====== Extracted entries

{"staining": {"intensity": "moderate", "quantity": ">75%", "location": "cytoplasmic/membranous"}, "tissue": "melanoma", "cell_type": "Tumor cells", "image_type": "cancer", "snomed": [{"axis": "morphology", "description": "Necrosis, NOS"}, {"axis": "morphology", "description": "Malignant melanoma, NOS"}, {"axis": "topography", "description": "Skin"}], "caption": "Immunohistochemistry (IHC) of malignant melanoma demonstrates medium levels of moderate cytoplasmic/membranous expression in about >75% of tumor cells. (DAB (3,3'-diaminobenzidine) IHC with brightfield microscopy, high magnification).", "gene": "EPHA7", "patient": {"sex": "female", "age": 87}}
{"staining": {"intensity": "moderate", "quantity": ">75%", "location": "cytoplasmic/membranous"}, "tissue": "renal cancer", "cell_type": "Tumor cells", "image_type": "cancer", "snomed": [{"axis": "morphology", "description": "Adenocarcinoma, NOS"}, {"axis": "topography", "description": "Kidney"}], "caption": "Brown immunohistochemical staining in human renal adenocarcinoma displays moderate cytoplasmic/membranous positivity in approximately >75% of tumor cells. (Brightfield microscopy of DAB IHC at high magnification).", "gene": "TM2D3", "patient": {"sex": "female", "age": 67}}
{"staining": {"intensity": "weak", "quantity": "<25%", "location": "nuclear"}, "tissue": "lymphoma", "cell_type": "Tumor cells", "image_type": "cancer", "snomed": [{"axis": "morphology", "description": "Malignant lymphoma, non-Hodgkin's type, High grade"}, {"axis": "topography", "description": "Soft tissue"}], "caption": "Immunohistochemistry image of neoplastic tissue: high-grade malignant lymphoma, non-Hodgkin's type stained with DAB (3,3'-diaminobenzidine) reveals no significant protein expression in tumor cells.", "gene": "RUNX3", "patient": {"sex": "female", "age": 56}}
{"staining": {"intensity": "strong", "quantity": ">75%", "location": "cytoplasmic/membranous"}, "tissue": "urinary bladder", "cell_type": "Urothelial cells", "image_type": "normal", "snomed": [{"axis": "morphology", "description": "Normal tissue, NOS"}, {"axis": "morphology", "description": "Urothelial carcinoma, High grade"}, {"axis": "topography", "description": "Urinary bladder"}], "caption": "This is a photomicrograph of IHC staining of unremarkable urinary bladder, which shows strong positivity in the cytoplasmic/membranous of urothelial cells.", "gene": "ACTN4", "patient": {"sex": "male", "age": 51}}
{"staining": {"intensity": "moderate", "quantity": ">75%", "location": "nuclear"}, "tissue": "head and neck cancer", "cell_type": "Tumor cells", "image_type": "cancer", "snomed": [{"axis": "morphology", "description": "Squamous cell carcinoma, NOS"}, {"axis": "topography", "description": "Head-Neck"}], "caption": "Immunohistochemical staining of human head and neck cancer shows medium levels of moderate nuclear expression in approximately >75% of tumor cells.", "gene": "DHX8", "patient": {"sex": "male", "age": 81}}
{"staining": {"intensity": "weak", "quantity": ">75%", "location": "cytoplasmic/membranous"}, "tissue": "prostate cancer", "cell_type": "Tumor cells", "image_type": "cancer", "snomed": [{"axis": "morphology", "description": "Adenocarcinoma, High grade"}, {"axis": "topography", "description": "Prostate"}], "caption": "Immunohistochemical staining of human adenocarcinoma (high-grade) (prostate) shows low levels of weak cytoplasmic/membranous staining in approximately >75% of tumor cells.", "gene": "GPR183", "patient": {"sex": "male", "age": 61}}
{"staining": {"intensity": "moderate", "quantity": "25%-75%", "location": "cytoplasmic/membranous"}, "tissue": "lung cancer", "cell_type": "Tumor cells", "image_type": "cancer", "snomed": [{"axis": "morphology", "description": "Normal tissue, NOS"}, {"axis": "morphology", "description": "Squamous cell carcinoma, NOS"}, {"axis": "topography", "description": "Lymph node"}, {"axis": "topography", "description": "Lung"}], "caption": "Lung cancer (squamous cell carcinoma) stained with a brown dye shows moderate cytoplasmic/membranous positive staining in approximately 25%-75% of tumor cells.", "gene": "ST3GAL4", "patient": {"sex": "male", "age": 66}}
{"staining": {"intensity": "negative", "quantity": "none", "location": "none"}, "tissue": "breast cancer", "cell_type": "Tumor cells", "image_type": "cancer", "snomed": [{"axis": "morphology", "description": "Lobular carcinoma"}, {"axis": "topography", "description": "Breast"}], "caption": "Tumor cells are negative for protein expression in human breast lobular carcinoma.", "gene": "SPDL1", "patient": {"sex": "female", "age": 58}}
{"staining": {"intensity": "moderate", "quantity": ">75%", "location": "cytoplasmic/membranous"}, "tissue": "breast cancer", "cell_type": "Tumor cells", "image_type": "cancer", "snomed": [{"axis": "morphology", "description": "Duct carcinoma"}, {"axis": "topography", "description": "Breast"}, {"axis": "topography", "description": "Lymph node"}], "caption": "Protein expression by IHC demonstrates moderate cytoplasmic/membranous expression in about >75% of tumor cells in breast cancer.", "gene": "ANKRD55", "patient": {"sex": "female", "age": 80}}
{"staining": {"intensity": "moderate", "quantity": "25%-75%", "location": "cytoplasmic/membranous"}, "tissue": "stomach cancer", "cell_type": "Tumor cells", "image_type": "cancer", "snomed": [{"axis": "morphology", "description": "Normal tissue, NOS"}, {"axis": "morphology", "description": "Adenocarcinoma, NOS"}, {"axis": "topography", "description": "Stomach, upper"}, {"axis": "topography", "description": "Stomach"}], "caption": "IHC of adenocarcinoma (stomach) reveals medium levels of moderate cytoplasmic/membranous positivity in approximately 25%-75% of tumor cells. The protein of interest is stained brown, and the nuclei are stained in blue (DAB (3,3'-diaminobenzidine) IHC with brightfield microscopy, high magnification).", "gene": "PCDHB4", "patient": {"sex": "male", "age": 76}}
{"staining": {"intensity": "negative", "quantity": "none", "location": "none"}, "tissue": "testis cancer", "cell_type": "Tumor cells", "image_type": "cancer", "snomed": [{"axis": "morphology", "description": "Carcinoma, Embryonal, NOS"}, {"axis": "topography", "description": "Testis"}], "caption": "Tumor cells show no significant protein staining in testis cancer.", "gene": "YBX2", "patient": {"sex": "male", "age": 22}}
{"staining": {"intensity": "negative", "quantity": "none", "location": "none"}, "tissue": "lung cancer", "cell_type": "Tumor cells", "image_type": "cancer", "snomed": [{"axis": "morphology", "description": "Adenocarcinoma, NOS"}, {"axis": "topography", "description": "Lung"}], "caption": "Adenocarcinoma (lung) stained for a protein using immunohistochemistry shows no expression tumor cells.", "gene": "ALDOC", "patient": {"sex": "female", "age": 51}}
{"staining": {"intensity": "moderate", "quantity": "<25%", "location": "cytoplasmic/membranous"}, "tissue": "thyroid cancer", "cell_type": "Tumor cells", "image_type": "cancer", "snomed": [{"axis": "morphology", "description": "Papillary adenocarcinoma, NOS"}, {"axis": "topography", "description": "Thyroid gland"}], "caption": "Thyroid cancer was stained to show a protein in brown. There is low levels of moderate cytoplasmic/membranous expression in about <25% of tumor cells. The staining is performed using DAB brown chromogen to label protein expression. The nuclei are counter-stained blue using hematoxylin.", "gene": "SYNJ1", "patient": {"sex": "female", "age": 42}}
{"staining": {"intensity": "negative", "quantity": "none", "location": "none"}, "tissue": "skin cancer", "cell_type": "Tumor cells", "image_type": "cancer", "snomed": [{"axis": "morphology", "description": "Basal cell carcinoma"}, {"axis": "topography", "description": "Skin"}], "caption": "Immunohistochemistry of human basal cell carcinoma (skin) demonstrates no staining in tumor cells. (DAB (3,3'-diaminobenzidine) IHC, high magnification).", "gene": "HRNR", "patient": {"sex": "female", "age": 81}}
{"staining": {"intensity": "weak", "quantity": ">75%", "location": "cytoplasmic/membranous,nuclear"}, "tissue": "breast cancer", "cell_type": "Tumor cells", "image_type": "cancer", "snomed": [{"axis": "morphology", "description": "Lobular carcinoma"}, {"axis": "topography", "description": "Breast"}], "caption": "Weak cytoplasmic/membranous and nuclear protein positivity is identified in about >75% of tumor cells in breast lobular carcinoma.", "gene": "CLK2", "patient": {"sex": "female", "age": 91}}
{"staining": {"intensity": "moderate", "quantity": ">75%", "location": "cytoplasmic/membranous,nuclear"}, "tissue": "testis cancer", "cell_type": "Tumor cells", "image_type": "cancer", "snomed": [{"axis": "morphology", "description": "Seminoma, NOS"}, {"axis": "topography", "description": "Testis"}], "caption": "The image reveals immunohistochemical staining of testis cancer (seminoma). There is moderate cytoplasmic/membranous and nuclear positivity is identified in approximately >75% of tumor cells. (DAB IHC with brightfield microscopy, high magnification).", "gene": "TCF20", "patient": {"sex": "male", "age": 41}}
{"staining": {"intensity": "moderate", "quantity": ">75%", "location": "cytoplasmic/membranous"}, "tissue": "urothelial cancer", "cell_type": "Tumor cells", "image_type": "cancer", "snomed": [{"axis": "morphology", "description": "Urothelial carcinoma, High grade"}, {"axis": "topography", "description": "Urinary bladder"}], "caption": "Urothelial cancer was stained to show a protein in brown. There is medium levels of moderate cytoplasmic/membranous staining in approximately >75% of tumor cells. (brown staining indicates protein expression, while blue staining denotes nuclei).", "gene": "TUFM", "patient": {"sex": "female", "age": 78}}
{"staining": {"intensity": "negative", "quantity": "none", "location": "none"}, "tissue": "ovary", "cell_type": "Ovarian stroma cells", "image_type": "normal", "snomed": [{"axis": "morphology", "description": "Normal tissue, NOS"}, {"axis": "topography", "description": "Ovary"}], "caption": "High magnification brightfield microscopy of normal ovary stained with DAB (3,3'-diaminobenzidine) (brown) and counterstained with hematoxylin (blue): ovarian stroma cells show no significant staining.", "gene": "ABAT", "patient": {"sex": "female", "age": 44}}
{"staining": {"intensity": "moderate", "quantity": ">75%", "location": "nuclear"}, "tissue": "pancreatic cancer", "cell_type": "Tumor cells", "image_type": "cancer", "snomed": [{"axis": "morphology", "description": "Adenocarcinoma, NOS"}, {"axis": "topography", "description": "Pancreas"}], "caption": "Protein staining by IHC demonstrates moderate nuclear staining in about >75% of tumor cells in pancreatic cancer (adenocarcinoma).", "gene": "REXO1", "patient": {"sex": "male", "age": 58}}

============

*Aim of the exercise*.
Look above for the line with "is a photomicrograph" and the line with "of human head", and reproduce exactly those two lines plus every line between, nothing more.

*Answer section*.
{"staining": {"intensity": "strong", "quantity": ">75%", "location": "cytoplasmic/membranous"}, "tissue": "urinary bladder", "cell_type": "Urothelial cells", "image_type": "normal", "snomed": [{"axis": "morphology", "description": "Normal tissue, NOS"}, {"axis": "morphology", "description": "Urothelial carcinoma, High grade"}, {"axis": "topography", "description": "Urinary bladder"}], "caption": "This is a photomicrograph of IHC staining of unremarkable urinary bladder, which shows strong positivity in the cytoplasmic/membranous of urothelial cells.", "gene": "ACTN4", "patient": {"sex": "male", "age": 51}}
{"staining": {"intensity": "moderate", "quantity": ">75%", "location": "nuclear"}, "tissue": "head and neck cancer", "cell_type": "Tumor cells", "image_type": "cancer", "snomed": [{"axis": "morphology", "description": "Squamous cell carcinoma, NOS"}, {"axis": "topography", "description": "Head-Neck"}], "caption": "Immunohistochemical staining of human head and neck cancer shows medium levels of moderate nuclear expression in approximately >75% of tumor cells.", "gene": "DHX8", "patient": {"sex": "male", "age": 81}}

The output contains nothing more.